Saturday, June 11, 2011

Top-Down or Bottom-Up CISOing?

What I thought, in my earlier years, to be a strategical choice now appears to me as a question of personal character of the decision maker: whether to take a top-down or bottom-up approach to the solving of a complex problem. When you're managing wide projects, you get to deal with many managers' characters and that may lead you to work with Single-Minded Top-Down Thinkers (SMTD) or Single-Minded Bottom-Up Thinkers (SMBU).

As a CISO, you have to solve complex problems: "get us compliance to that norm", "make sure that application is available 24/7", or even wicked problems such as "make us secure". And you have to deal with many decision makers among IT and more. So you cannot do without a prepared tactics to set a SMTD or a SMBU back on tracks.

SMBUs
If you let a SMBU deal with a problem alone, you'll watch him find a quick solution to the problem and apply it. But he'll forget to communicate about it, to document it for later re-use and, most of all, to compare it to the goals of the organization and ensure it's no hindrance to some other process of the company.

To deal with SMBUs, I take two actions:
  1. I explain him what I intend to do with his solution to my problem. Not just the problem itself, I take the time to explain what's the goal and what my next steps are with it. So, he includes in his understanding of the problem all of my later constraints and does solve the problem and the later-on constraints.
  2. I also take the time to recapitulate baseline procedures to communicate and document the problem/solution and I make sure he understands he'll be the one to clean up the mess if something was done unproperly.
Once you're accustomed, that doesn't take more than ten minutes.

SMTDs
SMTDs are usually more experienced people who have lost somewhere in the middle of their professional lives the idea that they must give results, not just thoughts.
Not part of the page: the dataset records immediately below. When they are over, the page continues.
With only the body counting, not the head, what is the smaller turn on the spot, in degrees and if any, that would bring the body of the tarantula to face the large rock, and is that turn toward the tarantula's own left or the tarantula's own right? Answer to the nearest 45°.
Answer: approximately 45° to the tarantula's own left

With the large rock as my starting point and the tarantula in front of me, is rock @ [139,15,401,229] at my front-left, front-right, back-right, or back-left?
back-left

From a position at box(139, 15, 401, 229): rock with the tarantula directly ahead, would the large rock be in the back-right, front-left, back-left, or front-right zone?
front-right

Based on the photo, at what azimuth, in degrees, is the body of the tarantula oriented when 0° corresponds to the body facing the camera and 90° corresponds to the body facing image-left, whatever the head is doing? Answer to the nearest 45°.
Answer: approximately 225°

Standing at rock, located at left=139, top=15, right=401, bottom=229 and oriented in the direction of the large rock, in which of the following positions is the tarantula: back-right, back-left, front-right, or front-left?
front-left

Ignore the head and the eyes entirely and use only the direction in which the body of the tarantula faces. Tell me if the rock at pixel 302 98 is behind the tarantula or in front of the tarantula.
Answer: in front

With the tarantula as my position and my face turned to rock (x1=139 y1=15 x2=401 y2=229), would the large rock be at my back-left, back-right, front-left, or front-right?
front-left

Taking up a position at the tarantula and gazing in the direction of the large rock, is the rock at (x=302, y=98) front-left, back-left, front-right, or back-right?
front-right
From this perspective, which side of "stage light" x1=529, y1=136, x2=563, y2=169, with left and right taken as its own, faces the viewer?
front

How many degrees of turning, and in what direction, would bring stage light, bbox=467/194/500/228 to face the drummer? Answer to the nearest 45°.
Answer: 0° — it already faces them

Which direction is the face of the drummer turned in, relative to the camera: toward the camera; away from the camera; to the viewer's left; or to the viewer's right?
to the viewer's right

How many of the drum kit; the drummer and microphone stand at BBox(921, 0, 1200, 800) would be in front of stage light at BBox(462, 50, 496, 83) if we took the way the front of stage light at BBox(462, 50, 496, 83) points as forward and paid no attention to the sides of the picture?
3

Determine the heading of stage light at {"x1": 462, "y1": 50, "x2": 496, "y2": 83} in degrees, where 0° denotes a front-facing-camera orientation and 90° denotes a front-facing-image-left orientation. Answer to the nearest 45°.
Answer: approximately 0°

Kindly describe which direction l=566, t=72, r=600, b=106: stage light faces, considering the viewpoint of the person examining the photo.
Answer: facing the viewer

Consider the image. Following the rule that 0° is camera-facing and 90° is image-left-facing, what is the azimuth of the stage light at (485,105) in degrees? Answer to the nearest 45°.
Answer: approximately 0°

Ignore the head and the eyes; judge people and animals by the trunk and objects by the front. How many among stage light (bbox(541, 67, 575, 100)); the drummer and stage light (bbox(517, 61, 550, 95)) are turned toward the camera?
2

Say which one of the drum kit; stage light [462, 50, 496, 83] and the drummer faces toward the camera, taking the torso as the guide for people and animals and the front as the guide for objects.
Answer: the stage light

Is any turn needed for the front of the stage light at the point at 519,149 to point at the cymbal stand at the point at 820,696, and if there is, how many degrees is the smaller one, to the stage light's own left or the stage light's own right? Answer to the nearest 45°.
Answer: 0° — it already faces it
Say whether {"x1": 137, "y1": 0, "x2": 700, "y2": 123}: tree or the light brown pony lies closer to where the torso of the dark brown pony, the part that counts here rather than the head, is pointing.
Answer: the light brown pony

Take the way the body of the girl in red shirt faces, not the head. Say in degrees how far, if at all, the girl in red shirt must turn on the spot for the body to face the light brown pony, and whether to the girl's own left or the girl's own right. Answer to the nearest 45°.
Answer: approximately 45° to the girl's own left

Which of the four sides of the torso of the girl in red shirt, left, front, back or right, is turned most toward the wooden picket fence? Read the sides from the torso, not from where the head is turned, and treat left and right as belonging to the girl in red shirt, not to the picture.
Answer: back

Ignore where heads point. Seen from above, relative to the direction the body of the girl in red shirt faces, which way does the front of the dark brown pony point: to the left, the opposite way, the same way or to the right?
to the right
If you let a SMTD work a solution to a problem by himself, he'll give you diagrams of his view of the problem which he thinks is complete -or at least contains everything necessary- and he'll link your problem to a family of other problems that he has to solve and you'll get out of his office with ten times as much work as when you got in.
For instance, if you come in with a question about whether to purchase a new, different hardware, you'll get out with questions -and a few useless answers- about asset management, internal billing and wifi networks. And you'll realize that you don't have any clue to the answer about whether the company will buy it or not.

Over the years, I've developed a quick and dirty solution to deal with SMTDs:
  1. Don't go into the long-term explanations of why you want to solve the problem, just stick to the short-term. That would last hours and would only worsen the depth of the SMTD's scope.
  2. At the beginning of the discussion, do set, in accordance with the SMTD, a choice of as few as five objectives to be reached by the solution to your problem. This way, you'll be able to reduce the scope of his thoughts to what you agreed on. That is, you just need to split your problem and the surrouding areas in a five-item list.
  3. If you take the example of the new, different hardware purchase, you just have got to reduce the problem, right from the start of the conversation, to the comparison of:
    • prices,
    • main features,
    • delivery,
    • compatibility,
    • immediate satisfied customers.
    There are many other points to be discussed, but you don't want to address them all. Not now, not with the SMTD and not in an all-in-one speech by him.
When you're accustomed to it, you can prepare these five pieces before talking to the SMTD and that doesn't cost time, that saves you time.